The movie also tracks Siskel’s private decline almost as thoroughly as Ebert’s very public one.
Since the film’s production began less than six months before the end of Roger’s life, much of the film is wrapped around that tragic difficulty and its many hardships. There is a harrowing cinéma vérité quality to these scenes that is more in keeping with James’ earlier, harder hitting documentaries. With most of his jaw gone due to complications from Thyroid Cancer, the camera plays witness to Ebert’s rituals in the hospital or on a trip home with Chaz. And as an image that Roger strongly believed should be in the film, even telling James as much via email and electronic voice communication, it displays a sincere amount of bravery on the part of both spouses. Yet, with such limited time with Roger, it feels especially painful that so much of the film is dominated by the ailments and suffering of his last days, which ultimately monopolize a movie that intends to be about more than an ending.
Still, the movie stands tallest for its more commiserative objectives and affections when it looks back both on Ebert’s life and his influence on other people. Filmmakers he championed early in their youth of course make appearances now like Martin Scorsese (who served as executive producer on the movie) and Werner Herzog. Scorsese is especially enjoyable not only for recalling the importance Ebert played in supporting his career, but in reflecting on Roger’s first harshly negative review of one of the director’s efforts in The Color of Money. The importance of Ebert’s influence and voice in criticism beyond the thumb is most evident in Marty’s memories, stating that Ebert was never mean or unthinkingly cruel.
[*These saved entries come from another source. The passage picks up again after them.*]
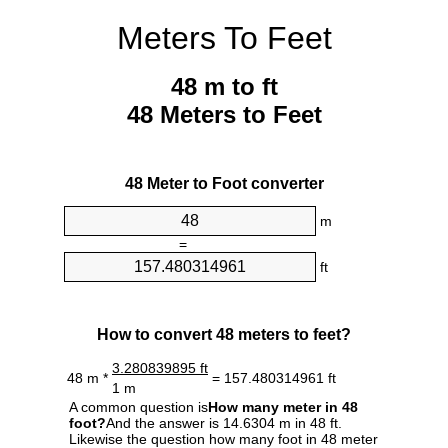
Meters To Feet
48 m to ft
48 Meters to Feet
48 Meter to Foot converter
m
=
ft
How to convert 48 meters to feet?
3.280839895 ft
48 m *
= 157.480314961 ft
1 m
A common question is
How many meter in 48
foot?
And the answer is 14.6304 m in 48 ft.
Likewise the question how many foot in 48 meter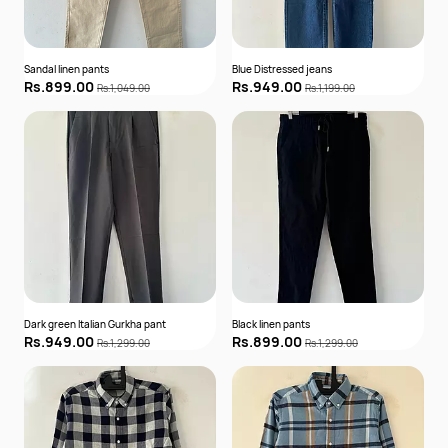
Sandal linen pants
Blue Distressed jeans
Rs.899.00
Rs.949.00
Rs.1,049.00
Rs.1,199.00
Dark green Italian Gurkha pant
Black linen pants
Rs.949.00
Rs.899.00
Rs.1,299.00
Rs.1,299.00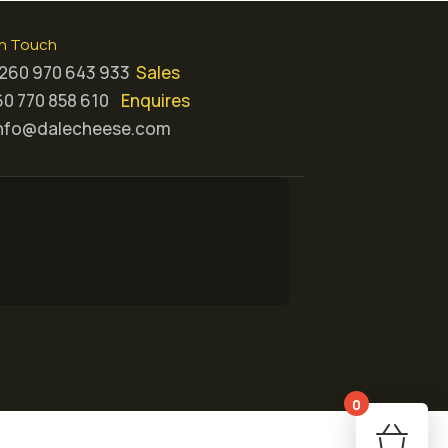
in Touch
260 970 643 933
Sales
0 770 858 610
Enquires
nfo@dalecheese.com
0
Your 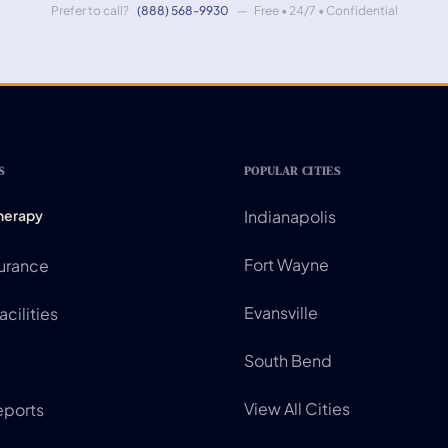
Prefer to call?
(888) 568-9930
— Free • 24/7 • Confidential
S
POPULAR CITIES
Therapy
Indianapolis
Fort Wayne
surance
Evansville
cilities
South Bend
View All Cities
eports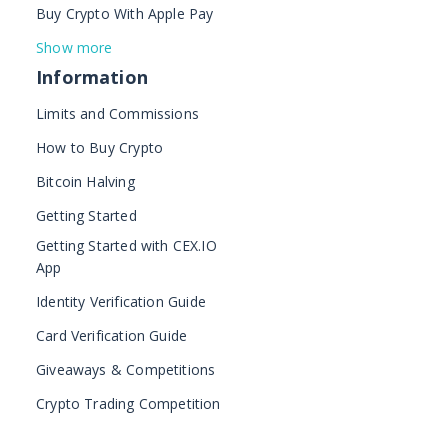
Buy Crypto With Apple Pay
Show more
Information
Limits and Commissions
How to Buy Crypto
Bitcoin Halving
Getting Started
Getting Started with CEX.IO
App
Identity Verification Guide
Card Verification Guide
Giveaways & Competitions
Crypto Trading Competition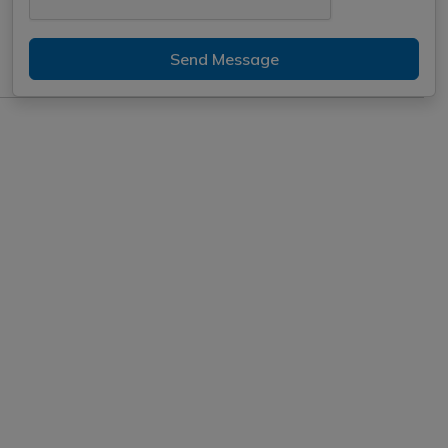
Send Message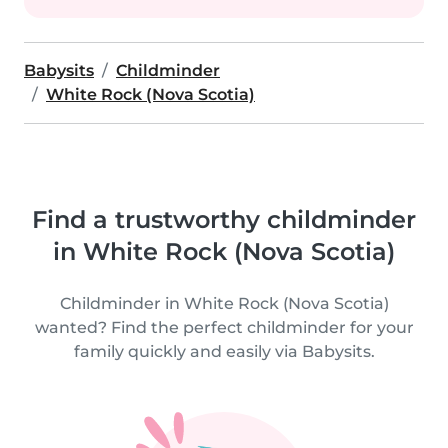
Babysits
Childminder
White Rock (Nova Scotia)
Find a trustworthy childminder
in White Rock (Nova Scotia)
Childminder in White Rock (Nova Scotia)
wanted? Find the perfect childminder for your
family quickly and easily via Babysits.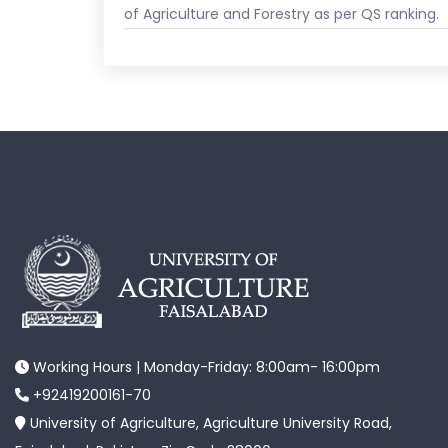
of Agriculture and Forestry as per QS ranking.
Working Hours | Monday-Friday: 8:00am- 16:00pm
+92419200161-70
University of Agriculture, Agriculture University Road,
There was a charitableness and insightfulness to his criticisms that some writers might find scornful, but millions of readers and even filmmakers could view as illuminating.
Roger Ebert was often fond of saying that “it is not what a movie is about, but how it is about it.” This saying could define Life Itself too. While the movie lacks the bluntness of James’ earlier work, including Hoop Dreams, there is a warmth to it that never feels selective or fawning; it’s celebratory for a life lived that gave so much to film and the writing about it. For those who value that, on both sides of the movie screen, it is nothing short of a delight.